─── Dataset content

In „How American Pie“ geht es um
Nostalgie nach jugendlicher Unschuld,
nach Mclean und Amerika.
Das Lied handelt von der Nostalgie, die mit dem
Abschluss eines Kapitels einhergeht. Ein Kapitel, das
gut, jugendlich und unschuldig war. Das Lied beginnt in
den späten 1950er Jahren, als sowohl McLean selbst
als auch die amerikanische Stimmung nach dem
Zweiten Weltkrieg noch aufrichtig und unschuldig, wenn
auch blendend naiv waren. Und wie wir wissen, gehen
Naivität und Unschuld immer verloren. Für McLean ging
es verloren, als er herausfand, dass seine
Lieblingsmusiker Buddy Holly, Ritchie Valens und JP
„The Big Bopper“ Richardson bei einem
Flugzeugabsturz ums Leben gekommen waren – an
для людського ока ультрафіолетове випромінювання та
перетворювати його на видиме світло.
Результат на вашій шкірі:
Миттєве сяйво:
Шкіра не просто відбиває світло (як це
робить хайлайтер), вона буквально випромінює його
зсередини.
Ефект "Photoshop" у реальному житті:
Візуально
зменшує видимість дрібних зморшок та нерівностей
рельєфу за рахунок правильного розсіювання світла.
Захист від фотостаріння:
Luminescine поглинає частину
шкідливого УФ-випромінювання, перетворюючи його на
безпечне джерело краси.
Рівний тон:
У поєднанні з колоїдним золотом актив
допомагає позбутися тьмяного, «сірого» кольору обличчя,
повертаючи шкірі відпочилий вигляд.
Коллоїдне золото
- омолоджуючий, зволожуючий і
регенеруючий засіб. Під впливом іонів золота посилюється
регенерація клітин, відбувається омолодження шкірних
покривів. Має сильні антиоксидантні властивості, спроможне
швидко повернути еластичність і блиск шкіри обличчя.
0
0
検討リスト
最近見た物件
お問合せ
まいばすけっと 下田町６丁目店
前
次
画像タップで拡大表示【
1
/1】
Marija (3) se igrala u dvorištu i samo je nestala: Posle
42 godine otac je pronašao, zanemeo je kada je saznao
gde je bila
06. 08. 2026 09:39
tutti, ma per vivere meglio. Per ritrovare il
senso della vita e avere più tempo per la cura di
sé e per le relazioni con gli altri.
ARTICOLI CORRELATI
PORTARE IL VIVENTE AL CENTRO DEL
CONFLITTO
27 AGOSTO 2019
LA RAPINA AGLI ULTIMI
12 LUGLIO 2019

──────

Copy the material word for word, starting at its first line and stopping after the line that contains "als auch die amerikanische Stimmung nach dem". Include both of those lines.

In „How American Pie“ geht es um
Nostalgie nach jugendlicher Unschuld,
nach Mclean und Amerika.
Das Lied handelt von der Nostalgie, die mit dem
Abschluss eines Kapitels einhergeht. Ein Kapitel, das
gut, jugendlich und unschuldig war. Das Lied beginnt in
den späten 1950er Jahren, als sowohl McLean selbst
als auch die amerikanische Stimmung nach dem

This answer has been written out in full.